Thomas Greatrix, Roger Whitaker, Liam Turner, Walter Colombo
TL;DR
The paper probes whether Large Language Models can generate genuinely new knowledge for spatial reasoning tasks by testing three models on two challenging problems: a decidable placement game and a family of 24-sided polygons with right-angle constraints. It analyzes not only correctness but the novelty and usefulness of the models' insights, finding that Claude 3 can provide meaningful, nontrivial contributions (e.g., a dominant strategy for odd $n$ and a new property for the polygon family) despite some incorrect or incomplete answers.
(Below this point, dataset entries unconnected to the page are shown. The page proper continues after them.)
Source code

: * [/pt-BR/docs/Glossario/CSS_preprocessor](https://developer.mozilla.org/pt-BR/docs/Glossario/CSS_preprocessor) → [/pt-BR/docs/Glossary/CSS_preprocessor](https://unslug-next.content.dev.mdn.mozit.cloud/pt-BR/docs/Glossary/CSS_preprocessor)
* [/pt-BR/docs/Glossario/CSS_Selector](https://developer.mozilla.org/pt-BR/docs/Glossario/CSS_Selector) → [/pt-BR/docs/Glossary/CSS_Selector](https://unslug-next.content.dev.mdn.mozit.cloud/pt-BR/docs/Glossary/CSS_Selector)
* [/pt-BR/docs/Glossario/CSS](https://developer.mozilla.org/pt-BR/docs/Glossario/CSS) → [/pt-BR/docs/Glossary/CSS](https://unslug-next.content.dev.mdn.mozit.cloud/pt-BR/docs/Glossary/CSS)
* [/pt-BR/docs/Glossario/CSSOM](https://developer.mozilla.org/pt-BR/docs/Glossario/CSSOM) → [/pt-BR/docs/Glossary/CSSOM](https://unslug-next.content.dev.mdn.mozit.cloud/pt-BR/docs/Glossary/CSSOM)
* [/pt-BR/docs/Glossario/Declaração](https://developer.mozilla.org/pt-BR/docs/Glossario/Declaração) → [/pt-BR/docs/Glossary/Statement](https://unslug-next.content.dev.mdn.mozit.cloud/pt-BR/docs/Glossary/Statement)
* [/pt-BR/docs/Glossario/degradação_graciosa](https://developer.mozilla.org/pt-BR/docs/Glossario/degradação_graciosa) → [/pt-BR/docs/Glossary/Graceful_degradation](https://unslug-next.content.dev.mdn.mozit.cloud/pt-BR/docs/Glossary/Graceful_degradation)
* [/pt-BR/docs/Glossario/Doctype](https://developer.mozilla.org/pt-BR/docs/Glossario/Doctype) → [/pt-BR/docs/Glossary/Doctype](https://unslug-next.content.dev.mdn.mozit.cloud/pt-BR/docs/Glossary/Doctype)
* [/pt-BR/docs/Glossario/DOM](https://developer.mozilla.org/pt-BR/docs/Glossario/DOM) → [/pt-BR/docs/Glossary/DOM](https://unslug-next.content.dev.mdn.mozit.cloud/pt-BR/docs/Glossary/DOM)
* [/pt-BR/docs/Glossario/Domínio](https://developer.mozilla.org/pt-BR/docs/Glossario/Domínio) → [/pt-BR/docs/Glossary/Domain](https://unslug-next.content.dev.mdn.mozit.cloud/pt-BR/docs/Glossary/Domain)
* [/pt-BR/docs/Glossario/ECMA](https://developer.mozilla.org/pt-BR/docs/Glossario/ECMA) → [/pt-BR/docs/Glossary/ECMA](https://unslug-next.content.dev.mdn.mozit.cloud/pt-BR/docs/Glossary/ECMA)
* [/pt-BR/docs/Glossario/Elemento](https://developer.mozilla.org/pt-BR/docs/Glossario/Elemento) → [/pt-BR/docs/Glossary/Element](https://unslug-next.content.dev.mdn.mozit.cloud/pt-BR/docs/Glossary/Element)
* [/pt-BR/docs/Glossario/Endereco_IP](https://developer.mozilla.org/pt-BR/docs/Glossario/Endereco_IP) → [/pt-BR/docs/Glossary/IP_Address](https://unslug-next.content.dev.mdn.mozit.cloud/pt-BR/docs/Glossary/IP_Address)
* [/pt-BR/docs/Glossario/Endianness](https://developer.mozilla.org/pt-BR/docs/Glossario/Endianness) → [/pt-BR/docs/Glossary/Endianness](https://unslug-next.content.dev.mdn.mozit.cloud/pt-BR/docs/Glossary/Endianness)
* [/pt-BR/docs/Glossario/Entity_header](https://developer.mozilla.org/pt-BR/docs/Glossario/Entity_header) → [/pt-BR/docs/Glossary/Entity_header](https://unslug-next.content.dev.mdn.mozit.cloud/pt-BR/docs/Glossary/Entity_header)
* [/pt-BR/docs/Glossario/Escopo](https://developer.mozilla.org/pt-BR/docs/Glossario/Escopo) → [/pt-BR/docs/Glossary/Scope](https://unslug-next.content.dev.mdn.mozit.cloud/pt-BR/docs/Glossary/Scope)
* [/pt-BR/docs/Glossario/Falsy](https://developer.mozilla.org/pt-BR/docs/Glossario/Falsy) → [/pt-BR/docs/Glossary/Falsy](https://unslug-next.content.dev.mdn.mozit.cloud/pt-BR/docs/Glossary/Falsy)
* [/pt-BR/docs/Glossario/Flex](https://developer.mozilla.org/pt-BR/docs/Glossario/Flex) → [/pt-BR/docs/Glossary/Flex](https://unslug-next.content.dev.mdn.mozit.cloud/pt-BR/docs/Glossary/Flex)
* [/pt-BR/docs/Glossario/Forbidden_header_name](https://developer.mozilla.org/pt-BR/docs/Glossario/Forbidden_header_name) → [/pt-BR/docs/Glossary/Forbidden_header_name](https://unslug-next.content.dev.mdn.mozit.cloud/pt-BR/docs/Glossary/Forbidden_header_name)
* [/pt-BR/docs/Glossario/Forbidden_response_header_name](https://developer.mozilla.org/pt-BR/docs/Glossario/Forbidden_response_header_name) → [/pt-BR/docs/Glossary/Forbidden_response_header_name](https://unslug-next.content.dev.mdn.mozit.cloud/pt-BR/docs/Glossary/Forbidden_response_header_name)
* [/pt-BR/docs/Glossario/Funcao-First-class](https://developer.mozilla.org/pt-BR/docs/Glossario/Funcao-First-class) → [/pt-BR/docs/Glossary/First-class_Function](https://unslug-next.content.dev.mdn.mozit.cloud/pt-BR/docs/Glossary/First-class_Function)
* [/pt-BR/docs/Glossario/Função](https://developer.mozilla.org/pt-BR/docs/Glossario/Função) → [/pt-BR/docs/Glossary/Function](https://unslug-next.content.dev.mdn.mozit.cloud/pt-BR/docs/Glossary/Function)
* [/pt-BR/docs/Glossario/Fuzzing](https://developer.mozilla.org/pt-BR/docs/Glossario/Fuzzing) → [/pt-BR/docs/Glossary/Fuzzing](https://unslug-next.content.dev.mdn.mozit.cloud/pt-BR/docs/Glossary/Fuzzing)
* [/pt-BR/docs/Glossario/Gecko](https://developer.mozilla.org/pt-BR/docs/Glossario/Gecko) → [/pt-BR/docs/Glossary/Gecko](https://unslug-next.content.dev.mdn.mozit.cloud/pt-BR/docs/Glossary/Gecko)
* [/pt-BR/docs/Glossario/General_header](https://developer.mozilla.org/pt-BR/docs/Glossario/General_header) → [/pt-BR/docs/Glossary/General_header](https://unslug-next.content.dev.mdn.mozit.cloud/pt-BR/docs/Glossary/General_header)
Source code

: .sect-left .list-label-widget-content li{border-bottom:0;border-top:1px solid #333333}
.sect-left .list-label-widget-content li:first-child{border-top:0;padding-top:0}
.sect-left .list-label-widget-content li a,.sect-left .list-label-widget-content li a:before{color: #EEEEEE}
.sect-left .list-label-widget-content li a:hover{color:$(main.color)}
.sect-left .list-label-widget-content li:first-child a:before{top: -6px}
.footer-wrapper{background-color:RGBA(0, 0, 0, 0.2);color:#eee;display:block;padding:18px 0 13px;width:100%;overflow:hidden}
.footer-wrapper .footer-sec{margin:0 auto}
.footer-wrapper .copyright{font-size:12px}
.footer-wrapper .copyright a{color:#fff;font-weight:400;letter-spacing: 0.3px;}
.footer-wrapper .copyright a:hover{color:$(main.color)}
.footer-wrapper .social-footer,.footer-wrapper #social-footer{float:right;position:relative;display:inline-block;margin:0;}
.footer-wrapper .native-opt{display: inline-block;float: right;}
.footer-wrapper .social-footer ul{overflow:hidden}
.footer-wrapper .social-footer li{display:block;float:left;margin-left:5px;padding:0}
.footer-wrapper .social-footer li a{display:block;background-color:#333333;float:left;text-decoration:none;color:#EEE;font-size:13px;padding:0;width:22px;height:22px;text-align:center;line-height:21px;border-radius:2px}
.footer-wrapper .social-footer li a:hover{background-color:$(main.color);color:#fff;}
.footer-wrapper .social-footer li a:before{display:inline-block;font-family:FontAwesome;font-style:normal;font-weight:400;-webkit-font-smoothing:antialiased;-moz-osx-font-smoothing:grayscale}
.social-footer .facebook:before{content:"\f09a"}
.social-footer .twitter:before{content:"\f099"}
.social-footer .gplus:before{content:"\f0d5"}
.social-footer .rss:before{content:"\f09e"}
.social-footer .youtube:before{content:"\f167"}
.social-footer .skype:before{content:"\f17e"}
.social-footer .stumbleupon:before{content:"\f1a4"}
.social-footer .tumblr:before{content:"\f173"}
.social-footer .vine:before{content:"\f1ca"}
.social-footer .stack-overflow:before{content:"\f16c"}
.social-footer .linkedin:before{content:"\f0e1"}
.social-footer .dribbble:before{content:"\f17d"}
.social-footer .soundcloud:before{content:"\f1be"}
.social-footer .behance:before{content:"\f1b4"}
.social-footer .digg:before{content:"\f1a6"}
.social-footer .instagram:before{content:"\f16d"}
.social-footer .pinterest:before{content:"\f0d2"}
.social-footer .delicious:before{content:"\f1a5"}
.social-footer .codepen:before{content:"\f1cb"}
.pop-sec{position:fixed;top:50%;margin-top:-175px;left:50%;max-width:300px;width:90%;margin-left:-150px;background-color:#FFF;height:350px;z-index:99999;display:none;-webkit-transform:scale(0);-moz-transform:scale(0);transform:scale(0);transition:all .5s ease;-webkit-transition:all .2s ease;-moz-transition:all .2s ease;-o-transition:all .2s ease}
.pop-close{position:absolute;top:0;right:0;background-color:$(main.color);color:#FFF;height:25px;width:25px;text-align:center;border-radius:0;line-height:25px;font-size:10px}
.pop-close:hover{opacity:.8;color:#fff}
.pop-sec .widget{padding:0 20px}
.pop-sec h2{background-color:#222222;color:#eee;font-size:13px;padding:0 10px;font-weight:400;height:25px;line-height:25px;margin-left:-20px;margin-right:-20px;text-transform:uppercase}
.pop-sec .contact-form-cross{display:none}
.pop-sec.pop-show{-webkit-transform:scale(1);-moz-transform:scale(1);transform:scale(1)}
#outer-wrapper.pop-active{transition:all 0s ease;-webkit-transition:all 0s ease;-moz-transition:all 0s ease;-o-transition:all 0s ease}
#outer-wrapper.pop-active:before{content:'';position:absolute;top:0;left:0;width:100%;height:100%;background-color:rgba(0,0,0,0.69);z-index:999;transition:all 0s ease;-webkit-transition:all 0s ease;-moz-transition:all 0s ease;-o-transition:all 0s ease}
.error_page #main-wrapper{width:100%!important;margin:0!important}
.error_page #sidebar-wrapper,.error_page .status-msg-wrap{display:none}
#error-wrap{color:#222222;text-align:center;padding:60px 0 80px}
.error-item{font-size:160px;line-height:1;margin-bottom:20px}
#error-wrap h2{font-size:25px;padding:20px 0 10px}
The results illustrate emergent reasoning capabilities and potential for AI-assisted hypothesis generation, while underscoring significant limitations, including partial correctness, evaluation difficulty, and possible training-data leakage concerns. Overall, the work suggests a promising role for LLMs as collaborators in research ideation, contingent on rigorous validation and broader experimentation.
Abstract
The potential for Large Language Models (LLMs) to generate new information offers a potential step change for research and innovation. This is challenging to assert as it can be difficult to determine what an LLM has previously seen during training, making "newness" difficult to substantiate. In this paper we observe that LLMs are able to perform sophisticated reasoning on problems with a spatial dimension, that they are unlikely to have previously directly encountered. While not perfect, this points to a significant level of understanding that state-of-the-art LLMs can now achieve, supporting the proposition that LLMs are able to yield significant emergent properties. In particular, Claude 3 is found to perform well in this regard.